In a move that has disturbed many anti-hunger advocates, including the 81 global leaders of the World Future Council and laureates of the Right Livelihood Award, the World Food Prize -- often known as the Nobel prize for food and agriculture -- has given this year’s award to three chemical company executives, including Monsanto executive vice president and chief technology officer, Robert Fraley.
Fraley shares the prize with two other scientists responsible for launching the “technology” behind the biotech business three decades ago, after developing a method for inserting foreign genes into plants. For an award that claims to honor those who contribute to a “nutritious and sustainable food supply,” genetically modified organisms miss the mark on both counts.
GMOs do not create a more nutritious or sustainable food supply. Twenty years after the commercialization of the first GMO seed, almost all are limited to just two types. Either they’ve been developed to resist a proprietary herbicide or engineered to express a specific insecticide. (No surprise, since the product development is led by chemical companies like Monsanto and Syngenta.) While these crops have proven profitable to the companies producing them, they’ve been costly to farmers. And for the cash-poor farmers, who make up 70 percent of the world’s hungry, this technology worsens dependency on purchased seeds, fertilizer, and chemicals.
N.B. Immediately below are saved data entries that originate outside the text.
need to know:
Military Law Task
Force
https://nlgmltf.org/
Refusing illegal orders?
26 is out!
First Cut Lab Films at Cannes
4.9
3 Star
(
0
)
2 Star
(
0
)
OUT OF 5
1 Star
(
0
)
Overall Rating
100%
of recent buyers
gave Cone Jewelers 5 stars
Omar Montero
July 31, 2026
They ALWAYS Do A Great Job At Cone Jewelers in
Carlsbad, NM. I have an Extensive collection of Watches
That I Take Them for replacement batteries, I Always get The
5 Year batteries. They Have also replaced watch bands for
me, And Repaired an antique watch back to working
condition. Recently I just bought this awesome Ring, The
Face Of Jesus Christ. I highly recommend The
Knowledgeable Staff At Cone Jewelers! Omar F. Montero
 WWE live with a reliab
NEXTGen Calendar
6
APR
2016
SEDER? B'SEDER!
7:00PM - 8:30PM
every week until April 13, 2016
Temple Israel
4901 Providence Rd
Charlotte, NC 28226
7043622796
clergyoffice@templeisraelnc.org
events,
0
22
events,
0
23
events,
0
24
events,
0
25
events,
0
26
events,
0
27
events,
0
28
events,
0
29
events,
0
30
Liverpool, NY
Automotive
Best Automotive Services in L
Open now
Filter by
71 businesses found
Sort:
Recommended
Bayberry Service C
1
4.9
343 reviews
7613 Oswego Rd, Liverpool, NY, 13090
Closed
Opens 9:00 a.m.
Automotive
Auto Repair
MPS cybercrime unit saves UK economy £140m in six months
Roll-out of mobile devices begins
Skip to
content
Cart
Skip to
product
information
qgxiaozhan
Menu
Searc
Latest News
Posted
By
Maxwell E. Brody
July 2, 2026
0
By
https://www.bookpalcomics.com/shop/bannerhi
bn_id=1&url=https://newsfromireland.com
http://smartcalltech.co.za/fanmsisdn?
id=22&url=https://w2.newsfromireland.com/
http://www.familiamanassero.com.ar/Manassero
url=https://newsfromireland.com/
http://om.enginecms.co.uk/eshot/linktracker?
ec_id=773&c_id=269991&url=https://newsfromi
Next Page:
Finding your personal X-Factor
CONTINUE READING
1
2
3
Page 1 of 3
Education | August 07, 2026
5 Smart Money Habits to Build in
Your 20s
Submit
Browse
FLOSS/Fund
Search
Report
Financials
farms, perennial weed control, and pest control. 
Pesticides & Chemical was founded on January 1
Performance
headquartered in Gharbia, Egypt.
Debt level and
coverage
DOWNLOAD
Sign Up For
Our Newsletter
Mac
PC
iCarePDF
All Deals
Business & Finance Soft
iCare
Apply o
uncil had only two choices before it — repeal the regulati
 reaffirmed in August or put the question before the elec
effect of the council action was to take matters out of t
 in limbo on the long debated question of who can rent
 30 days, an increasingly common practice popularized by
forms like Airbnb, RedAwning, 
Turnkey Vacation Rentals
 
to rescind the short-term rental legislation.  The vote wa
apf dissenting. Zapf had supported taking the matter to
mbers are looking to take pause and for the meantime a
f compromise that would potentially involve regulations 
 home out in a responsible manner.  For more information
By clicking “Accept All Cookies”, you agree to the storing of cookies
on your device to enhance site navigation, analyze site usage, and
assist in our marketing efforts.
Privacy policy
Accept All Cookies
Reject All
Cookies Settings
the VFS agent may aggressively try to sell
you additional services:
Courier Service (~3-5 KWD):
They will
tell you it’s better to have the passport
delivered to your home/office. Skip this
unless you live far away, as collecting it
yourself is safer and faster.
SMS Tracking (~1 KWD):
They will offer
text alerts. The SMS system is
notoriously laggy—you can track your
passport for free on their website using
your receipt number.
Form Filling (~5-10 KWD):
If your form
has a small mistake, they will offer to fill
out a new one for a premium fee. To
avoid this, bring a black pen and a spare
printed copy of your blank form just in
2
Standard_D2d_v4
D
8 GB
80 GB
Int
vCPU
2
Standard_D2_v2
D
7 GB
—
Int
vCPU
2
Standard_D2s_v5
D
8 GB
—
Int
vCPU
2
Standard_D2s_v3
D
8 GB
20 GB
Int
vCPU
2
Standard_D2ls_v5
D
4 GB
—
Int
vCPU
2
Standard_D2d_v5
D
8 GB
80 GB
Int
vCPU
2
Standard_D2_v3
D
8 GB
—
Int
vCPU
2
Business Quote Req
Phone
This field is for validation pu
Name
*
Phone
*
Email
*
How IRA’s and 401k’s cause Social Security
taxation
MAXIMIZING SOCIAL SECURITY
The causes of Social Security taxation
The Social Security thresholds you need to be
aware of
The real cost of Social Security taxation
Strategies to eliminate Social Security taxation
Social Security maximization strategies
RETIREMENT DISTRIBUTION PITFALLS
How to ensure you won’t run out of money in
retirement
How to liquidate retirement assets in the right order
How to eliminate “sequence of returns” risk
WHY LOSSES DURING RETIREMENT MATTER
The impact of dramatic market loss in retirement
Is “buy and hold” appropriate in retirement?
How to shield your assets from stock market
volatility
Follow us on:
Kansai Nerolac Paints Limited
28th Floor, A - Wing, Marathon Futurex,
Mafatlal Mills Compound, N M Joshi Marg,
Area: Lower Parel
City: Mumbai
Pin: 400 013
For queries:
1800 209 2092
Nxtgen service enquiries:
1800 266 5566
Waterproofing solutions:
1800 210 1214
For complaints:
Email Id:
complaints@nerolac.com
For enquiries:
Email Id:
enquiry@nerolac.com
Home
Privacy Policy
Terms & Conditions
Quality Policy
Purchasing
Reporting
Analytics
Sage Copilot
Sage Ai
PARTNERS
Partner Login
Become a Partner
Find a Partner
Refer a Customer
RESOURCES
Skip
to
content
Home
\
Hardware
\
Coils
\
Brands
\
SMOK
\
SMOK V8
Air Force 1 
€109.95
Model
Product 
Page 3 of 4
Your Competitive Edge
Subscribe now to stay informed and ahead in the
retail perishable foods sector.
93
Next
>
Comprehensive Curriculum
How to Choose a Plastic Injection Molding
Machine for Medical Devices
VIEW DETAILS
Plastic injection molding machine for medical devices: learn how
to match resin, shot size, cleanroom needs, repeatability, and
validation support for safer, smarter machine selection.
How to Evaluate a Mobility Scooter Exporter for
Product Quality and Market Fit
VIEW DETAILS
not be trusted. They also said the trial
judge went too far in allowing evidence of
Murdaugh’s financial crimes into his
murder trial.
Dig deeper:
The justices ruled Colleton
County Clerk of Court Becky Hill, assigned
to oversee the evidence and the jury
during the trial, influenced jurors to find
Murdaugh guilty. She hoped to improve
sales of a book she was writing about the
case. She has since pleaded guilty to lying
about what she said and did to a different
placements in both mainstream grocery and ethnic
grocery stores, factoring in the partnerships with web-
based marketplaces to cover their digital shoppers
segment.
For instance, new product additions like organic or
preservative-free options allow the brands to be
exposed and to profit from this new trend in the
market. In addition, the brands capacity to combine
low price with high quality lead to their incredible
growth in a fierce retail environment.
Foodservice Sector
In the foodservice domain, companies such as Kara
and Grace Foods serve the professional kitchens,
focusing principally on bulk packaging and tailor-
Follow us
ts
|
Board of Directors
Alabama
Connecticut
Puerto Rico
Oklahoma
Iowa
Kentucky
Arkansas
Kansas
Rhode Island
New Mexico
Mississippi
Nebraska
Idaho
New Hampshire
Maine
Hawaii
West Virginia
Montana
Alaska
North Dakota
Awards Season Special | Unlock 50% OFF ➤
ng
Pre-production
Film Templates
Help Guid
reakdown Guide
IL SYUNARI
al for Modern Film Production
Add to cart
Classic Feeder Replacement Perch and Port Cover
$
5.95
As GMOs exacerbate farmers’ dependency on these inputs -- all at volatile and rising prices — many small-scale farmers are driven to despair.
In terms of sustainability, GMOs also do nothing to reduce the agriculture sector’s reliance on fossil fuels, mined minerals, and water -- all natural resources that will only get more costly as they become more scarce.
While the genetic engineers promise that their technology can deliver, experts I’ve interviewed here and around the world are doubtful. Instead, they point to the studies showing the productivity and resilience of organic and agroecological methods, especially in the face of drought and other extreme weather. Organic production methods outperform chemical methods in drought years [PDF] by as much as 31 percent. Other benefits? Organic methods can use 45 percent less energy and produce 40 percent less greenhouse gases [PDF]. Real numbers, real solutions.